Document images paired with their source code:
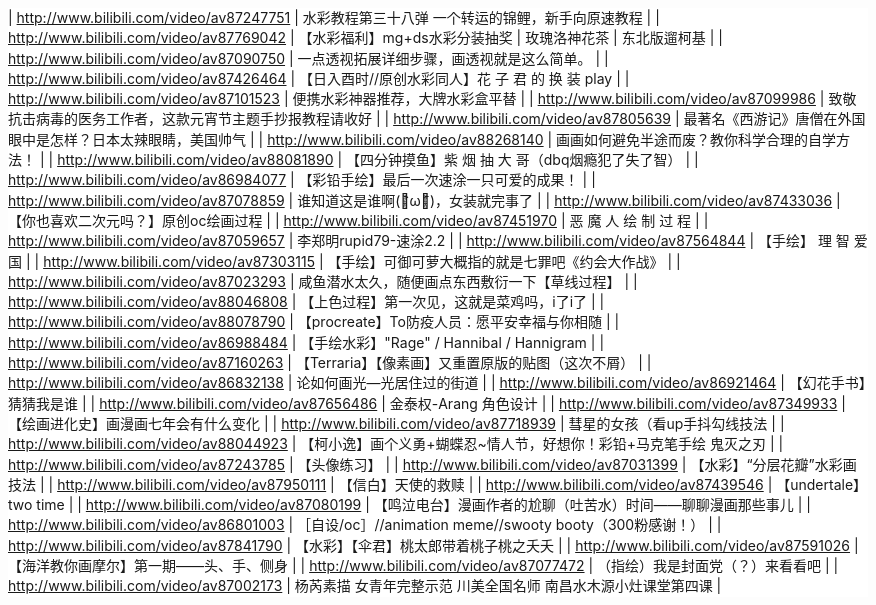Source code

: | http://www.bilibili.com/video/av87247751 | 水彩教程第三十八弹 一个转运的锦鲤，新手向原速教程                                                        |
| http://www.bilibili.com/video/av87769042 | 【水彩福利】mg+ds水彩分装抽奖  |  玫瑰洛神花茶  |  东北版遛柯基                                          |
| http://www.bilibili.com/video/av87090750 | 一点透视拓展详细步骤，画透视就是这么简单。                                                            |
| http://www.bilibili.com/video/av87426464 | 【日入酉时//原创水彩同人】花 子 君 的 换 装 play                                                   |
| http://www.bilibili.com/video/av87101523 | 便携水彩神器推荐，大牌水彩盒平替                                                                 |
| http://www.bilibili.com/video/av87099986 | 致敬抗击病毒的医务工作者，这款元宵节主题手抄报教程请收好                                                     |
| http://www.bilibili.com/video/av87805639 | 最著名《西游记》唐僧在外国眼中是怎样？日本太辣眼睛，美国帅气                                                   |
| http://www.bilibili.com/video/av88268140 | 画画如何避免半途而废？教你科学合理的自学方法！                                                          |
| http://www.bilibili.com/video/av88081890 | 【四分钟摸鱼】紫 烟 抽 大 哥（dbq烟瘾犯了失了智）                                                     |
| http://www.bilibili.com/video/av86984077 | 【彩铅手绘】最后一次速涂一只可爱的成果！                                                             |
| http://www.bilibili.com/video/av87078859 | 谁知道这是谁啊(･᷆ω･᷇)，女装就完事了                                                            |
| http://www.bilibili.com/video/av87433036 | 【你也喜欢二次元吗？】原创oc绘画过程                                                              |
| http://www.bilibili.com/video/av87451970 | 恶  魔  人  绘  制  过  程                                                              |
| http://www.bilibili.com/video/av87059657 | 李郑明rupid79-速涂2.2                                                                 |
| http://www.bilibili.com/video/av87564844 | 【手绘】  理     智     爱     国                                                        |
| http://www.bilibili.com/video/av87303115 | 【手绘】可御可萝大概指的就是七罪吧《约会大作战》                                                         |
| http://www.bilibili.com/video/av87023293 | 咸鱼潜水太久，随便画点东西敷衍一下【草线过程】                                                          |
| http://www.bilibili.com/video/av88046808 | 【上色过程】第一次见，这就是菜鸡吗，i了i了                                                           |
| http://www.bilibili.com/video/av88078790 | 【procreate】To防疫人员：愿平安幸福与你相随                                                      |
| http://www.bilibili.com/video/av86988484 | 【手绘水彩】&quot;Rage&quot; / Hannibal / Hannigram                                    |
| http://www.bilibili.com/video/av87160263 | 【Terraria】【像素画】又重置原版的贴图（这次不屑）                                                    |
| http://www.bilibili.com/video/av86832138 | 论如何画光—光居住过的街道                                                                    |
| http://www.bilibili.com/video/av86921464 | 【幻花手书】猜猜我是谁                                                                      |
| http://www.bilibili.com/video/av87656486 | 金泰权-Arang 角色设计                                                                   |
| http://www.bilibili.com/video/av87349933 | 【绘画进化史】画漫画七年会有什么变化                                                               |
| http://www.bilibili.com/video/av87718939 | 彗星的女孩（看up手抖勾线技法                                                                  |
| http://www.bilibili.com/video/av88044923 | 【柯小逸】画个义勇+蝴蝶忍~情人节，好想你！彩铅+马克笔手绘 鬼灭之刃                                              |
| http://www.bilibili.com/video/av87243785 | 【头像练习】                                                                           |
| http://www.bilibili.com/video/av87031399 | 【水彩】“分层花瓣”水彩画技法                                                                  |
| http://www.bilibili.com/video/av87950111 | 【信白】天使的救赎                                                                        |
| http://www.bilibili.com/video/av87439546 | 【undertale】two time                                                              |
| http://www.bilibili.com/video/av87080199 | 【鸣泣电台】漫画作者的尬聊（吐苦水）时间——聊聊漫画那些事儿                                                   |
| http://www.bilibili.com/video/av86801003 | ［自设/oc］//animation meme//swooty booty（300粉感谢！）                                   |
| http://www.bilibili.com/video/av87841790 | 【水彩】【伞君】桃太郎带着桃子桃之夭夭                                                              |
| http://www.bilibili.com/video/av87591026 | 【海洋教你画摩尔】第一期——头、手、侧身                                                             |
| http://www.bilibili.com/video/av87077472 | （指绘）我是封面党（？）来看看吧                                                                 |
| http://www.bilibili.com/video/av87002173 | 杨芮素描 女青年完整示范  川美全国名师 南昌水木源小灶课堂第四课                                                |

- **WHAT IS BEING ASKED**
Copy out the source text of every record above word for word, and leave the pictures out of your answer.

- **WRITTEN SOLUTION**
Source code

: | http://www.bilibili.com/video/av87247751 | 水彩教程第三十八弹 一个转运的锦鲤，新手向原速教程                                                        |
| http://www.bilibili.com/video/av87769042 | 【水彩福利】mg+ds水彩分装抽奖  |  玫瑰洛神花茶  |  东北版遛柯基                                          |
| http://www.bilibili.com/video/av87090750 | 一点透视拓展详细步骤，画透视就是这么简单。                                                            |
| http://www.bilibili.com/video/av87426464 | 【日入酉时//原创水彩同人】花 子 君 的 换 装 play                                                   |
| http://www.bilibili.com/video/av87101523 | 便携水彩神器推荐，大牌水彩盒平替                                                                 |
| http://www.bilibili.com/video/av87099986 | 致敬抗击病毒的医务工作者，这款元宵节主题手抄报教程请收好                                                     |
| http://www.bilibili.com/video/av87805639 | 最著名《西游记》唐僧在外国眼中是怎样？日本太辣眼睛，美国帅气                                                   |
| http://www.bilibili.com/video/av88268140 | 画画如何避免半途而废？教你科学合理的自学方法！                                                          |
| http://www.bilibili.com/video/av88081890 | 【四分钟摸鱼】紫 烟 抽 大 哥（dbq烟瘾犯了失了智）                                                     |
| http://www.bilibili.com/video/av86984077 | 【彩铅手绘】最后一次速涂一只可爱的成果！                                                             |
| http://www.bilibili.com/video/av87078859 | 谁知道这是谁啊(･᷆ω･᷇)，女装就完事了                                                            |
| http://www.bilibili.com/video/av87433036 | 【你也喜欢二次元吗？】原创oc绘画过程                                                              |
| http://www.bilibili.com/video/av87451970 | 恶  魔  人  绘  制  过  程                                                              |
| http://www.bilibili.com/video/av87059657 | 李郑明rupid79-速涂2.2                                                                 |
| http://www.bilibili.com/video/av87564844 | 【手绘】  理     智     爱     国                                                        |
| http://www.bilibili.com/video/av87303115 | 【手绘】可御可萝大概指的就是七罪吧《约会大作战》                                                         |
| http://www.bilibili.com/video/av87023293 | 咸鱼潜水太久，随便画点东西敷衍一下【草线过程】                                                          |
| http://www.bilibili.com/video/av88046808 | 【上色过程】第一次见，这就是菜鸡吗，i了i了                                                           |
| http://www.bilibili.com/video/av88078790 | 【procreate】To防疫人员：愿平安幸福与你相随                                                      |
| http://www.bilibili.com/video/av86988484 | 【手绘水彩】&quot;Rage&quot; / Hannibal / Hannigram                                    |
| http://www.bilibili.com/video/av87160263 | 【Terraria】【像素画】又重置原版的贴图（这次不屑）                                                    |
| http://www.bilibili.com/video/av86832138 | 论如何画光—光居住过的街道                                                                    |
| http://www.bilibili.com/video/av86921464 | 【幻花手书】猜猜我是谁                                                                      |
| http://www.bilibili.com/video/av87656486 | 金泰权-Arang 角色设计                                                                   |
| http://www.bilibili.com/video/av87349933 | 【绘画进化史】画漫画七年会有什么变化                                                               |
| http://www.bilibili.com/video/av87718939 | 彗星的女孩（看up手抖勾线技法                                                                  |
| http://www.bilibili.com/video/av88044923 | 【柯小逸】画个义勇+蝴蝶忍~情人节，好想你！彩铅+马克笔手绘 鬼灭之刃                                              |
| http://www.bilibili.com/video/av87243785 | 【头像练习】                                                                           |
| http://www.bilibili.com/video/av87031399 | 【水彩】“分层花瓣”水彩画技法                                                                  |
| http://www.bilibili.com/video/av87950111 | 【信白】天使的救赎                                                                        |
| http://www.bilibili.com/video/av87439546 | 【undertale】two time                                                              |
| http://www.bilibili.com/video/av87080199 | 【鸣泣电台】漫画作者的尬聊（吐苦水）时间——聊聊漫画那些事儿                                                   |
| http://www.bilibili.com/video/av86801003 | ［自设/oc］//animation meme//swooty booty（300粉感谢！）                                   |
| http://www.bilibili.com/video/av87841790 | 【水彩】【伞君】桃太郎带着桃子桃之夭夭                                                              |
| http://www.bilibili.com/video/av87591026 | 【海洋教你画摩尔】第一期——头、手、侧身                                                             |
| http://www.bilibili.com/video/av87077472 | （指绘）我是封面党（？）来看看吧                                                                 |
| http://www.bilibili.com/video/av87002173 | 杨芮素描 女青年完整示范  川美全国名师 南昌水木源小灶课堂第四课                                                |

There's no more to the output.